Ça se précise concernant l’ouverture du capital d’OVH.

En mai dernier, on apprenait que la société de services Internet (hébergement, téléphonie, cloud…), qui dispose depuis sa création en 1999 d’un actionnariat familial*, avait retenu cinq offres sous la houlette de BNP Paribas.

L’une d’entre elles, franco-française, provenait de la holding AFM, contrôlée par la famille Mulliez, propriétaire d’Auchan.

Les quatre autres étaient plutôt ancrées dans une stratégie internationale. Elles émanaient de Warburg Pincus, de Goldman Sachs, de la Caisse de dépôt et placement du Québec… et du duo KKR – Towerbrook.

OVH aurait retenu cette dernière option, à en croire Les Échos. Il est question d’une prise de participation à hauteur de 300 millions d’euros, valorisant l’hébergeur à 1,5 milliard d’euros, soit plus de 10 fois son Ebitda.

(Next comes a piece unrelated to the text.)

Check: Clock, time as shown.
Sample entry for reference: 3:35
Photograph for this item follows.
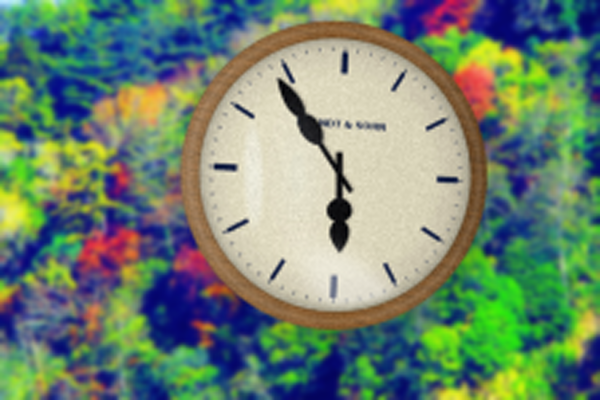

Les quatre membres de la famille Klaba (le père Henri ; la mère Aline ; les deux frères Miroslaw et Octave, ce dernier ayant lâché les commandes de l’entreprise début 2015 pour se concentrer sur la direction technique) conserveraient une part majoritaire au capital.

Le choix de fonds américains est probablement dicté par des questions stratégiques : OVH a de grandes ambitions sur place. Notamment la construction de datacenters à Portland (Oregon) et à Austin (Texas).

Une implantation aux États-Unis sous-entend une soumission au Patriot Act. Sur ce point, Octave Klaba confiait dernièrement à Silicon.fr qu’il faudrait « s’assurer que les agences gouvernementales […] ne viendront pas […] demander des données qui ne sont pas localisées sur place ».

Plus globalement, le défi est de s’adapter aux réalités et aux législations de chacun des pays d’implantation. En la matière, il y a du travail si on considère qu’OVH, qui exploite actuellement 17 datacenters, compte en construire une douzaine de plus dans des zones géographiques non couvertes allant de l’Allemagne à Singapour en passant par l’Australie.

* OVH a déjà recouru à plusieurs opérations de financement par le passé, dont, fin 2014, une syndication de crédits auprès d’un pool de banques, pour 267 millions d’euros.